日本地球惑星科学連合2019年大会

講演情報

[E] Eveningポスター発表

セッション記号 A (大気水圏科学) » A-GE 地質環境・土壌環境

[A-GE28] 地質媒体における物質移動,物質循環と環境評価

2019年5月30日(木) 17:15 〜 18:30 ポスター会場 (幕張メッセ国際展示場 8ホール)

コンビーナ:小島 悠揮(岐阜大学工学部)、濱本 昌一郎(東京大学大学院農学生命科学研究科)、斎藤 広隆(東京農工大学大学院農学研究院)、森 也寸志(岡山大学大学院環境生命科学研究科)

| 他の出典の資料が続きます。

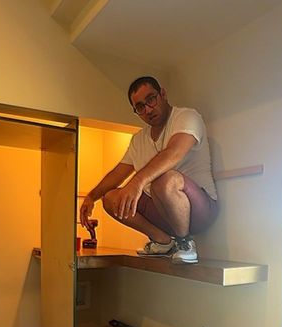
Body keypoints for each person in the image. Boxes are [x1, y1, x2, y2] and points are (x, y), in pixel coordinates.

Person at [80, 77, 218, 263]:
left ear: (163, 94)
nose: (148, 110)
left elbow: (174, 152)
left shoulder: (187, 117)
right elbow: (117, 174)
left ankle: (184, 243)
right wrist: (91, 197)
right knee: (111, 198)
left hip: (200, 210)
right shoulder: (138, 140)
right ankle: (163, 242)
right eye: (140, 107)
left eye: (151, 99)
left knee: (164, 180)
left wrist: (137, 182)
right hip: (166, 212)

[AGE28-P02] フィリピン・コルディリエーラの棚田の保全に関わる土壌環境特性

*黒住 知代1森 也寸志2宗村 広昭2Milagros How3 (1.岡山大学環境理工学部、2.岡山大学大学院環境生命科学研究科、3.Universal Harvester Incorporated)

キーワード:棚田、耕盤、フィリピン、世界遺産

フィリピンのルソン島北部に位置するコルディリェーラの棚田群は,水源涵養や農地という意味から地域の物質循環と食料生産に貢献している.また,世界遺産に指定されており,文化遺産としての保全が望まれているが,崩落の危機にさらされており,自然科学的にそのメカニズムを明らかにし,効率的な保全が新たに望まれている.本研究では,現地調査と土壌の分析を行い,棚田の崩落と保全に関わる因子を抽出することを試みた.仮説として,棚田は物理的な水貯留構造物であり,棚田一枚あたりの深さと重さが不安定性を生み出すと考えた.バナウェー市を中心にViewDeck, Bangaan,Hapaoについて調査したところ,所々において,棚田の田面水に腐敗又は発酵臭があり,耕盤層が深めに計測された.また,現地浸透試験ではガスの発生があり,透水係数が低い又は計測不能になることがあった.有機物の過剰投入によってガスが発生し,土粒子の沈降・圧密が不十分で耕盤が安定せず,貯留水分が大きく崩落のリスクを抱えていると推定された.有機物の投入は肥沃土を高め収量を増やすことに貢献するが,湛水を基本とする水田管理では土壌環境・水質悪化の原因にもなりうるため棚田の保全と稲の収量のバランスの見極めが必要であると考えられた.